Personal information
- Full name: Kristin Louise Topham
- National team: Canada
- Born: May 4, 1973 (age 53) Edmonton, Alberta, Canada
- Height: 1.85 m (6 ft 1 in)
- Weight: 65 kg (143 lb)

Sport
- Sport: Swimming
- Strokes: Butterfly, freestyle
- Club: Etobicoke Swim Club

Medal record
Women's swimming
Representing Canada
Pan American Games
| Gold medal – first place | 1991 Havana | 50 m freestyle |
| Gold medal – first place | 1991 Havana | 100 m butterfly |
| Silver medal – second place | 1991 Havana | 4x100 m freestyle |
| Bronze medal – third place | 1991 Havana | 100 m freestyle |

= Kristin Topham =

Canadian swimmer

Kristin Louise Topham (born April 5, 1973) is a Canadian former competitive swimmer who represented Canada in international championship competitions in the late 1980s and early 1990s.

Topham is best remembered for her four-medal performance at the 1991 Pan American Games in Havana, Cuba. In individual sprint event, she won two gold medals in the 50-metre freestyle and the 100-metre butterfly, as well as a bronze in the 100-metre freestyle. As a member of Canada's second-place women's team in the 4x100-metre freestyle relay, she also earned a silver medal.

Topham also represented Canada twice in the Olympic Games. At her international debut as a 15-year-old at the 1988 Summer Olympics in Seoul, South Korea, she competed in two events, advancing to the B Final of the 50-metre freestyle and placing twelfth overall, as well as swimming for the Canadian team in the preliminary heats of the 4x100-metre freestyle relay.

When she won two golds at the 1991 Pan American Games, the Toronto Star listed her a Mississaugan.

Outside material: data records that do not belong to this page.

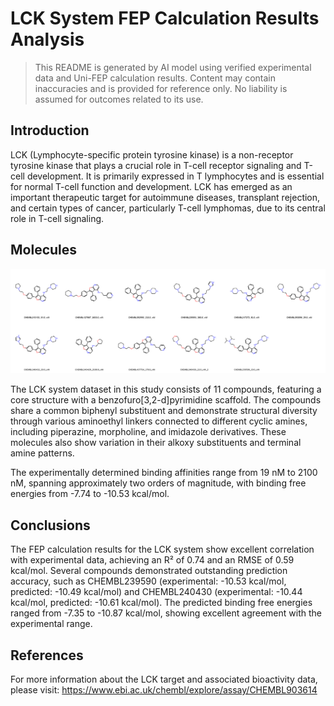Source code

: # LCK System FEP Calculation Results Analysis

> This README is generated by AI model using verified experimental data and Uni-FEP calculation results. Content may contain inaccuracies and is provided for reference only. No liability is assumed for outcomes related to its use.

## Introduction

LCK (Lymphocyte-specific protein tyrosine kinase) is a non-receptor tyrosine kinase that plays a crucial role in T-cell receptor signaling and T-cell development. It is primarily expressed in T lymphocytes and is essential for normal T-cell function and development. LCK has emerged as an important therapeutic target for autoimmune diseases, transplant rejection, and certain types of cancer, particularly T-cell lymphomas, due to its central role in T-cell signaling.

## Molecules

![Molecular structures of representative compounds](mol_grid.png)

The LCK system dataset in this study consists of 11 compounds, featuring a core structure with a benzofuro[3,2-d]pyrimidine scaffold. The compounds share a common biphenyl substituent and demonstrate structural diversity through various aminoethyl linkers connected to different cyclic amines, including piperazine, morpholine, and imidazole derivatives. These molecules also show variation in their alkoxy substituents and terminal amine patterns.

The experimentally determined binding affinities range from 19 nM to 2100 nM, spanning approximately two orders of magnitude, with binding free energies from -7.74 to -10.53 kcal/mol.

## Conclusions

The FEP calculation results for the LCK system show excellent correlation with experimental data, achieving an R² of 0.74 and an RMSE of 0.59 kcal/mol. Several compounds demonstrated outstanding prediction accuracy, such as CHEMBL239590 (experimental: -10.53 kcal/mol, predicted: -10.49 kcal/mol) and CHEMBL240430 (experimental: -10.44 kcal/mol, predicted: -10.61 kcal/mol). The predicted binding free energies ranged from -7.35 to -10.87 kcal/mol, showing excellent agreement with the experimental range.

## References

For more information about the LCK target and associated bioactivity data, please visit:
https://www.ebi.ac.uk/chembl/explore/assay/CHEMBL903614 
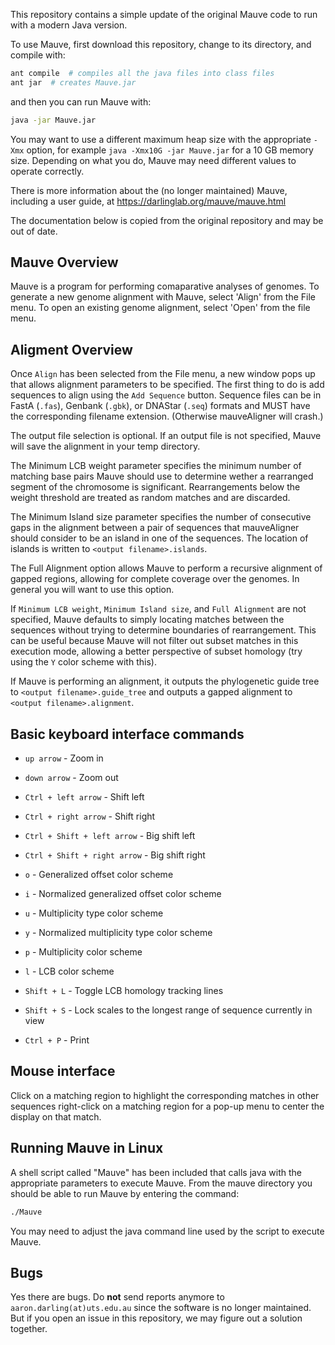This repository contains a simple update of the original Mauve code to
run with a modern Java version.

To use Mauve, first download this repository, change to its directory,
and compile with:

```sh
ant compile  # compiles all the java files into class files
ant jar  # creates Mauve.jar
```

and then you can run Mauve with:

```sh
java -jar Mauve.jar
```

You may want to use a different maximum heap size with the appropriate
`-Xmx` option, for example `java -Xmx10G -jar Mauve.jar` for a 10 GB
memory size. Depending on what you do, Mauve may need different values
to operate correctly.

There is more information about the (no longer maintained) Mauve,
including a user guide, at https://darlinglab.org/mauve/mauve.html

The documentation below is copied from the original repository and may
be out of date.


## Mauve Overview

Mauve is a program for performing comaparative analyses of genomes. To
generate a new genome alignment with Mauve, select 'Align' from the
File menu. To open an existing genome alignment, select 'Open' from
the file menu.


## Aligment Overview

Once `Align` has been selected from the File menu, a new window pops
up that allows alignment parameters to be specified. The first thing
to do is add sequences to align using the `Add Sequence` button.
Sequence files can be in FastA (`.fas`), Genbank (`.gbk`), or DNAStar
(`.seq`) formats and MUST have the corresponding filename extension.
(Otherwise mauveAligner will crash.)

The output file selection is optional. If an output file is not
specified, Mauve will save the alignment in your temp directory.

The Minimum LCB weight parameter specifies the minimum number of
matching base pairs Mauve should use to determine wether a rearranged
segment of the chromosome is significant. Rearrangements below the
weight threshold are treated as random matches and are discarded.

The Minimum Island size parameter specifies the number of consecutive
gaps in the alignment between a pair of sequences that mauveAligner
should consider to be an island in one of the sequences. The location
of islands is written to `<output filename>.islands`.

The Full Alignment option allows Mauve to perform a recursive
alignment of gapped regions, allowing for complete coverage over the
genomes. In general you will want to use this option.

If `Minimum LCB weight`, `Minimum Island size`, and `Full Alignment`
are not specified, Mauve defaults to simply locating matches between
the sequences without trying to determine boundaries of rearrangement.
This can be useful because Mauve will not filter out subset matches in
this execution mode, allowing a better perspective of subset homology
(try using the `Y` color scheme with this).

If Mauve is performing an alignment, it outputs the phylogenetic guide
tree to `<output filename>.guide_tree` and outputs a gapped alignment
to `<output filename>.alignment`.


## Basic keyboard interface commands

* `up arrow` - Zoom in
* `down arrow` - Zoom out
* `Ctrl + left arrow` - Shift left
* `Ctrl + right arrow` - Shift right
* `Ctrl + Shift + left arrow` - Big shift left
* `Ctrl + Shift + right arrow` - Big shift right

* `o` - Generalized offset color scheme
* `i` - Normalized generalized offset color scheme
* `u` - Multiplicity type color scheme
* `y` - Normalized multiplicity type color scheme
* `p` - Multiplicity color scheme
* `l` - LCB color scheme

* `Shift + L` - Toggle LCB homology tracking lines
* `Shift + S` - Lock scales to the longest range of sequence currently in view
* `Ctrl + P` - Print


## Mouse interface

Click on a matching region to highlight the corresponding matches in
other sequences right-click on a matching region for a pop-up menu to
center the display on that match.


## Running Mauve in Linux

A shell script called "Mauve" has been included that calls java with
the appropriate parameters to execute Mauve. From the mauve directory
you should be able to run Mauve by entering the command:

```sh
./Mauve
```

You may need to adjust the java command line used by the script to
execute Mauve.


## Bugs

Yes there are bugs. Do **not** send reports anymore to
`aaron.darling(at)uts.edu.au` since the software is no longer
maintained. But if you open an issue in this repository, we may figure
out a solution together.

Four years later at the 1992 Summer Olympics in Barcelona, Spain, she qualified for three events. Topham was a member of the sixth-place Canadian women's team in the 4x100-metre medley relay. In individual competition, she advanced to the B Finals of the 50-metre freestyle and the 100-metre butterfly, placing tenth and fourteenth, respectively.